The latest News from Brother Tree and Sister Flower

Plants can see, hear, talk, smell, taste, feel, communicate and remember. Plants have more sense receptors than people! Tomatoes can sense an approaching cyclone three days in advance, and if plants have a “headache” they produce their own aspirin… Research is constantly unearthing amazing new information!

As you start reading this article, say the two following words aloud at least once: “brother tree”. It’s a very simple experiment: do you feel stupid saying this? If so, I hope this article will change that.

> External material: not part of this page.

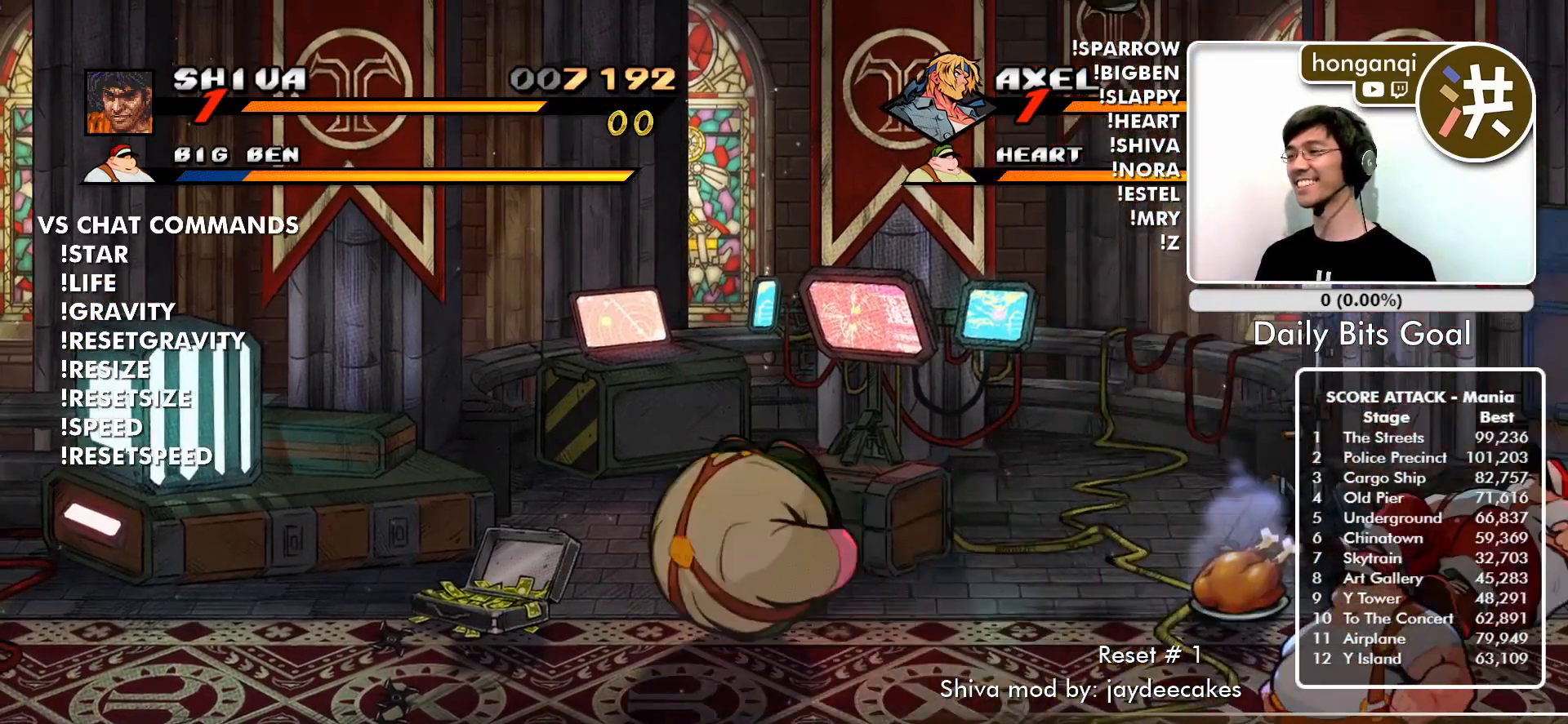
{"buttons": [], "left_stick": "center", "events": []}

Like all plants, trees are descendants of the same life forms that also stood at the head of our line of ancestors—and we should never forget it. For many decades now, it has been the fashion to busy ourselves with protecting the environment, yet the necessity of plant protection only penetrated our consciousness a comparatively short time ago. Why? Well, plants don’t scream in pain; they don’t run away—in our eyes, plants behave almost as if they were dead.

Yet one thing is clear: plants are living beings just like animals and people. And that’s not all: “Plants have capacities that we can hardly imagine,” says Anthony Trewavas, Professor of Cell and Molecular Biology at the University of Edinburgh. The 70-year-old Scot—a member of the Royal Society, the oldest scientific society in Great Britain—is the head of a vanguard of plant physiologists, molecular biologists, ecologists and agricultural researchers who are shaking the foundations of biology. These scientists working in the relatively new field of plant neurobiology are tearing down the barriers that have existed until now between the animal and plant kingdoms.

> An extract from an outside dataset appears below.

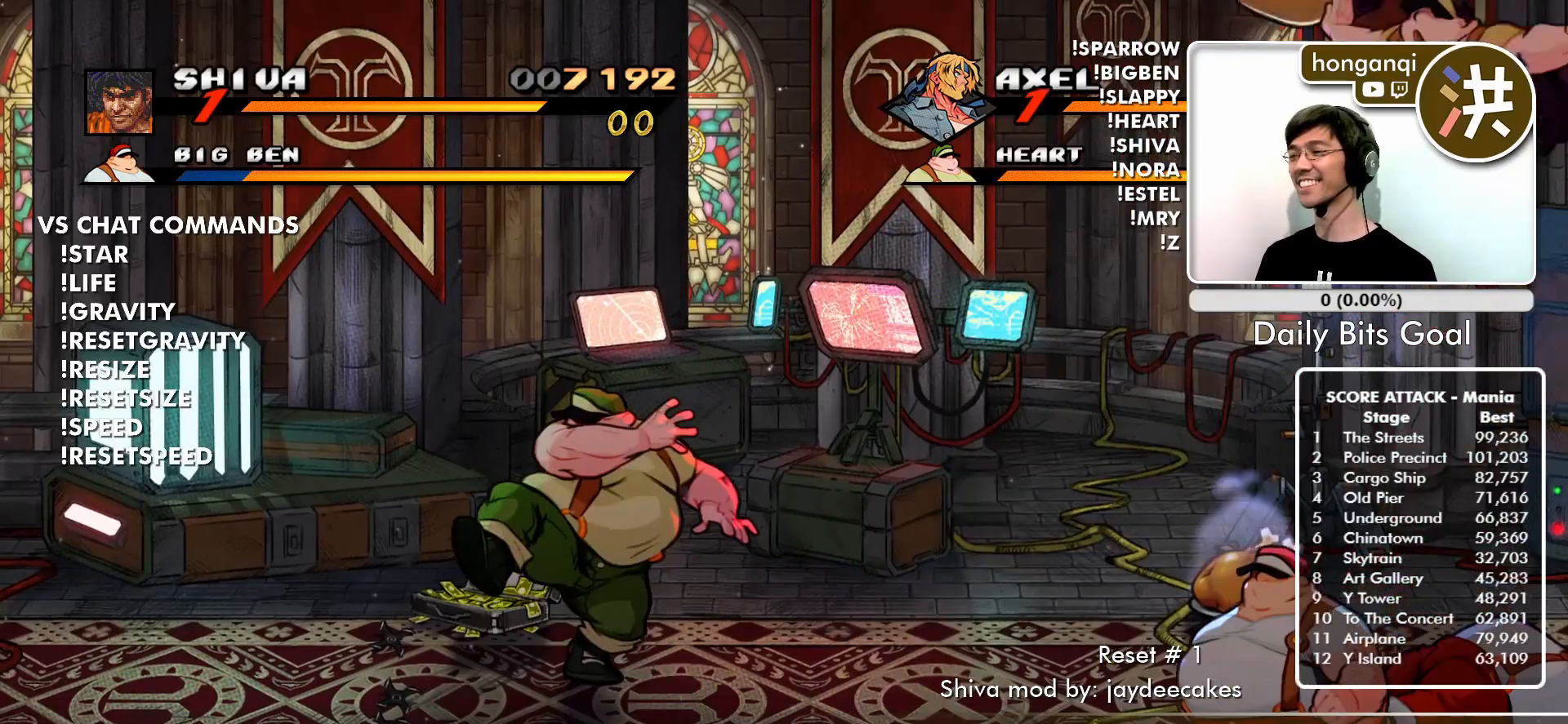
{"buttons": [], "left_stick": "center", "events": []}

Researchers have discovered mechanisms in plants that are comparable with neural information processing systems in animals. They address what most of their colleagues dare not consider: intelligence, memory and a plant’s ability to learn. These scientists base their work on the most modern research methods, and their results reveal plant characteristics that are reminiscent of fantasy worlds such as that of Tolkien.

Plants can see, can hear, speak, smell, taste, feel, communicate and remember; they have more sensory receptors than people! Our green friends constantly check their environment according to twenty different factors including light, moisture, soil condition, gravity and electrical and magnetic fields. The latter is used for orientation—very similar to birds.

Plants even have the most sophisticated capacities for intelligence: “They have the capacity to predict the future,” explains Anthony Trewavas. The researcher has also proved that supposedly primitive plants even carry out cellular mathematics and Euclidean geometric calculations.

A growing group of botanists has joined a guild that has become renowned for its observation of animals such as greylag geese: they are called ethologists. These biologists talk about the “search for a partner,” the “jealousy” and the “social intelligence” of their green research objects.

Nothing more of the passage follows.